Sten Ilmjärv „Estimating differential expression from multiple indicators“
Thesis supervisor: prof Jaak Vilo, PhD, Institute of Computer Science; prof Eero Vasar, PhD, Institute of Biomedicine and Translational Medicine; Senior Research Fellow Hendrik Luuk, PhD, Institute of Biomedicine and Translational Medicine.
Oponent: Senior Research Fellow Djork-Arné Clevert, PhD, Institute of Bioinformatics, Johannes Kepler University, Linz, Austria.
Summary
With very few exceptions the genome is identical in every cell of our body. Nevertheless, our body consists of many different cells with unique shape, physiology and behavior. This variation in cell types is achieved by coordinated activity of every gene in the genome. In other words, every cell has it’s own program that regulates the activity of the genes, which subsequently determines the cell’s morphology and functionality.
There are several technologies that can be used for measuring the activity of a gene i.e. gene expression.
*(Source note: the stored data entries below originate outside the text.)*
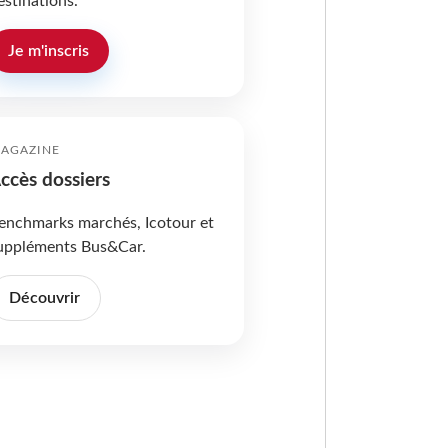
estinations.
Je m'inscris
AGAZINE
ccès dossiers
enchmarks marchés, Icotour et
uppléments Bus&Car.
Découvrir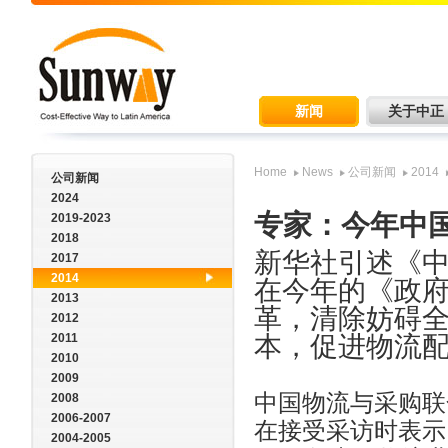
新闻
关于中正
Home
News
公司新闻
2014
公司新闻
2024
专家：今年中
2019-2023
2018
新华社引述《
2017
2014
在今年的《政
2013
革，清除妨碍
2012
2011
本，促进物流
2010
2009
中国物流与采购联
2008
2006-2007
在接受采访时表示
2004-2005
One of the best-known and widely used technologies is DNA-microarray developed more than two decades ago. The advantage of microarrays is that they can measure gene expression of tens of thousands of genes simultaneously. Additionally, good standards for data housing and data analysis have been established and currently the amount of microarray data in public warehouses from experiments measuring gene expression is unmatched. Therefore the reuse of available data to find answers to alternative hypothesis and the development of added-value bioinformatics tools requires flexible solutions that best exploit the potential hidden in the data.
This work focused on developing a new framework for differential expression analysis of microarray data, termed Differential Expression from Multiple Indicators (DEMI). Our motivation was to utilize the information stored in the repeated measurements on microarrays (a gene’s expression is measured from multiple locations) to increase the sensitivity of the analysis. In comparison to other well-established methods, DEMI demonstrated a good and stable performance regardless of the microarray platform and sample size. This is especially important when samples are hard to obtain, like in clinical trials, or due to limitation in the resource, which is often the case in pilot studies. Furthermore, DEMI can handle experiments with non-conventional design, like time- or dose-dependent differential expression analysis with no replicates and identify genomic regions with unidirectional changes in gene expression levels of neighboring genes (e.g. a decrease in gene expression levels of neighboring genes can result due to large-scale epigenetic changes caused by a cancer). All in all, DEMI provides a flexible solution for differential expression analysis and is able to answer new questions from already published data.